- Um estudo publicado em janeiro na revista Maritime Studies analisou 55 casos de pescadores indonésios que morreram ou sumiram em embarcações de pesca de alto-mar, associadas a bandeiras da China, Taiwan e Coreia do Sul.
- A pesquisa aponta que as mortes são resultado de falhas estruturais de trabalho e governança, com o capitão exercendo controle sobre condições de vida, saúde e eveniciais classificações oficiais de óbito.
- Os autores usam o conceito de necropolítica para mostrar que, em mar aberto, governança é mínima e permite decisões que afetam sobrevivência dos trabalhadores.
- As sugestões incluem fortalecer a cooperação internacional, tirar decisões de vida e morte do capitão, exigir paradas portuárias para emergências médicas e autópsias independentes, além de melhorar investigações e responsabilização.
- O estudo destaca lacunas legais e institucionais, como investigações fracas, jurisdição incerta no alto mar e pouca adoção da Convenção sobre o Trabalho na Pesca (C188) da Organização Internacional do Trabalho; mudanças reais demandam ação coordenada entre países emissores de mão de obra, estados de bandeira e indústria.
O estudo mais recente aponta que as mortes de pescadores migrantes no mar são impulsionadas principalmente por falhas estruturais de trabalho e governança, e não apenas por questões de segurança ou conformidade. A pesquisa analisa casos envolvendo barcos de pesca de indústria de alto mar, operando fora da jurisdição de qualquer país.
Foco do estudo: trabalhadores migrantes de países do Sudeste Asiático, principalmente Indonésias, que enfrentam violência e abusos graves a bordo de embarcações de alto mar. Os autores analisaram 55 casos documentados de pescadores mortos ou desaparecidos sob bandeiras da China, Taiwan e Coreia do Sul.

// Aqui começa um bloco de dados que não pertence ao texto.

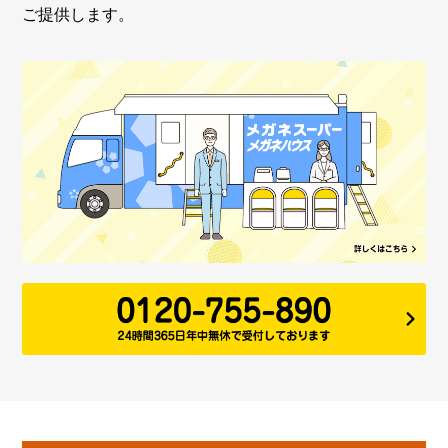
ご提供します。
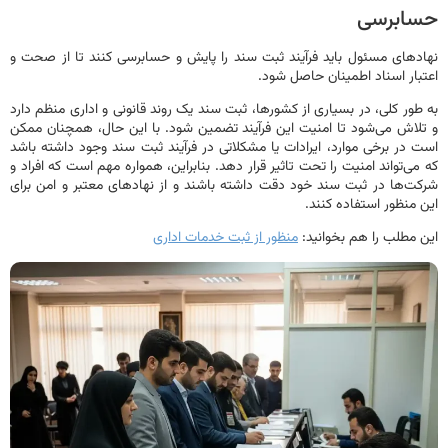
ابرسی
های مسئول باید فرآیند ثبت سند را پایش و حسابرسی کنند تا از صحت و
ار اسناد اطمینان حاصل شود.
ور کلی، در بسیاری از کشورها، ثبت سند یک روند قانونی و اداری منظم دارد
اش می‌شود تا امنیت این فرآیند تضمین شود. با این حال، همچنان ممکن
در برخی موارد، ایرادات یا مشکلاتی در فرآیند ثبت سند وجود داشته باشد
ی‌تواند امنیت را تحت تاثیر قرار دهد. بنابراین، همواره مهم است که افراد و
‌ها در ثبت سند خود دقت داشته باشند و از نهادهای معتبر و امن برای
منظور استفاده کنند.
مطلب را هم بخوانید:
منظور از ثبت خدمات اداری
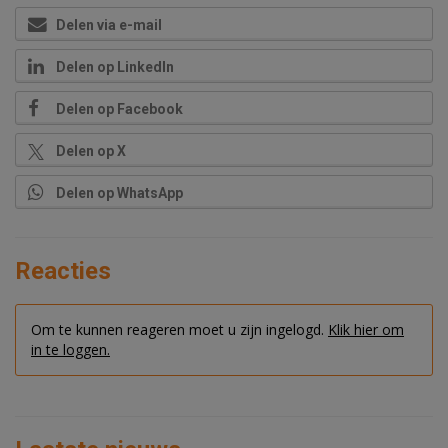
Delen via e-mail
Delen op LinkedIn
Delen op Facebook
Delen op X
Delen op WhatsApp
Reacties
Om te kunnen reageren moet u zijn ingelogd.
Klik hier om
in te loggen.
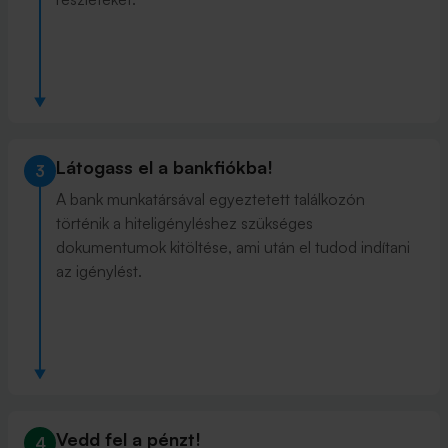
Látogass el a bankfiókba!
3
A bank munkatársával egyeztetett találkozón
történik a hiteligényléshez szükséges
dokumentumok kitöltése, ami után el tudod indítani
az igénylést.
Vedd fel a pénzt!
4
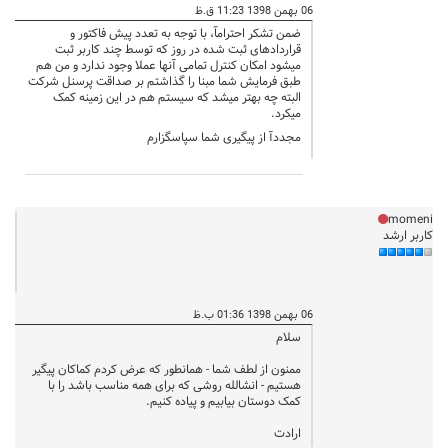
06 بهمن 1398 11:23 ق.ظ
ضمن تشکر احترامآ، با توجه به تعدد پیش فاکتور و
قراردادهای ثبت شده در روز که توسط چند کاربر ثبت
میشود امکان کنترل تمامی آنها عملا وجود ندارد و من هم
طبق فرمایش شما مبنا را گذاشتم بر صداقت پرسنل شرکت
البته چه بهتر میشد که سیستم هم در این زمینه کمک
میکرد.
مجددآ از پیگیری شما سپاسگزارم
momeni
کاربر ارشد
06 بهمن 1398 01:36 ب.ظ
سلام
ممنون از لطف شما - همانطور که عرض کردم کماکان پیگیر
هستیم - انشالله روشی که برای همه مناسب باشد را با
کمک دوستان بیابیم و پیاده کنیم.
ارادت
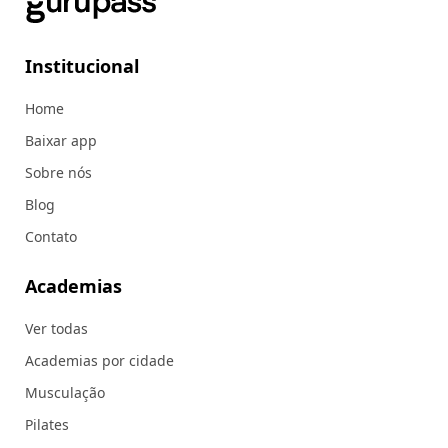
Institucional
Home
Baixar app
Sobre nós
Blog
Contato
Academias
Ver todas
Academias por cidade
Musculação
Pilates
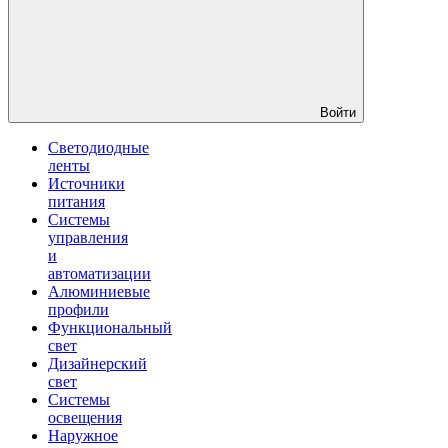
Войти
Светодиодные
ленты
Источники
питания
Системы
управления
и
автоматизации
Алюминиевые
профили
Функциональный
свет
Дизайнерский
свет
Системы
освещения
Наружное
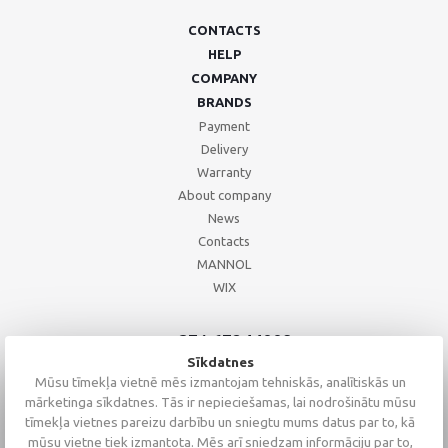
CONTACTS
HELP
COMPANY
BRANDS
Payment
Delivery
Warranty
About company
News
Contacts
MANNOL
WIX
+371 67244008
+371 67271055
Sīkdatnes
+371 26002793
Mūsu tīmekļa vietnē mēs izmantojam tehniskās, analītiskās un
mārketinga sīkdatnes. Tās ir nepieciešamas, lai nodrošinātu mūsu
tīmekļa vietnes pareizu darbību un sniegtu mums datus par to, kā
mūsu vietne tiek izmantota. Mēs arī sniedzam informāciju par to,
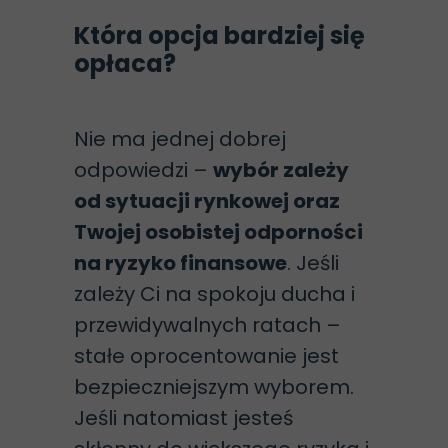
Która opcja bardziej się
opłaca?
Nie ma jednej dobrej
odpowiedzi –
wybór zależy
od sytuacji rynkowej oraz
Twojej osobistej odporności
na ryzyko finansowe
. Jeśli
zależy Ci na spokoju ducha i
przewidywalnych ratach –
stałe oprocentowanie jest
bezpieczniejszym wyborem.
Jeśli natomiast jesteś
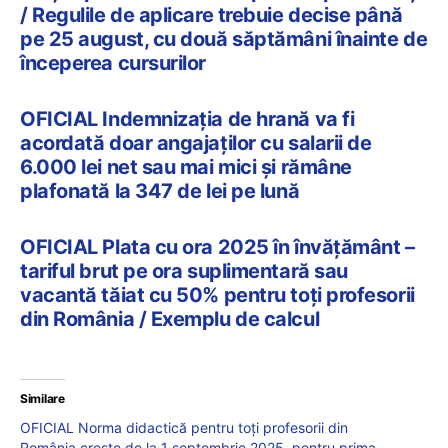
/ Regulile de aplicare trebuie decise până
pe 25 august, cu două săptămâni înainte de
începerea cursurilor
OFICIAL Indemnizația de hrană va fi
acordată doar angajaților cu salarii de
6.000 lei net sau mai mici și rămâne
plafonată la 347 de lei pe lună
OFICIAL Plata cu ora 2025 în învățământ –
tariful brut pe ora suplimentară sau
vacantă tăiat cu 50% pentru toți profesorii
din România / Exemplu de calcul
Similare
OFICIAL Norma didactică pentru toți profesorii din
România crește de la 1 septembrie 2025, pentru prima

Os autores aplicam o conceito de necropolítica para explicar como o poder decisório sobre a vida e a morte funciona a bordo. A gestão é, em grande parte, realizada pelos capitães, com pouca supervisão externa, o que torna fatalidades previsíveis.
O que a pesquisa revela
Os casos são divididos entre mortes “atuais” e mortes por atraso prolongado, mostrando violência explícita e negligência duradoura, como desnutrição e doenças não tratadas. O estudo sustenta que a busca por lucro facilita tratar trabalhadores migrantes como descartáveis.
A análise indica que a governança no mar é fragmentada, abrindo espaço para que decisões sobre atendimento médico, distribuição de comida e água e até a classificação de mortes fiquem nas mãos de capitães e chefias. Isso compromete a responsabilização.
A pesquisa também aponta lacunas legais e institucionais, como investigações fracas, jurisdição incerta em alto mar e adoção limitada de normas da OIT para trabalho na pesca (C188). Tais falhas permitem que empresas e países da bandeira escapem da responsabilidade.
Implicações e recomendações
Os autores defendem cooperação internacional reforçada entre países emissores de mão de obra e estados de bandeira. Propõem medidas para tirar decisões de vida e morte do controle de capitães, incluindo chamadas portuárias para emergências médicas e autópsias independentes.
AON: especialistas ligados a ONGs destacam que mudanças significativas exigem pressão de mercado e conscientização pública, além de pesquisa, para aumentar a responsabilização na indústria pesqueira. O estudo reforça a necessidade de monitoramento oceânico ampliado e maior transparência.
O governo da Indonésia reconhece a vulnerabilidade de seus trabalhadores migrantes e, em 2022, publicou normas para alinhá-las à OIT C188, com mecanismos de negociação coletiva e banco de dados compartilhado entre órgãos. Ainda não há acordo efetivo para proteção de pescadores em alto mar entre Indonésia e Taiwan.
A avaliação conclui que a simples aplicação de normas atuais não basta para evitar mortes; é essencial enfrentar falhas estruturais na governança global. Medidas propostas incluem cadeias de suprimentos mais transparentes e rastreabilidade total.
A comunidade científica ressalta que mudanças concretas dependem de cooperação internacional ampliada para monitorar espaços marinhos e águas abertas, reduzindo a margem de manobra de capitães.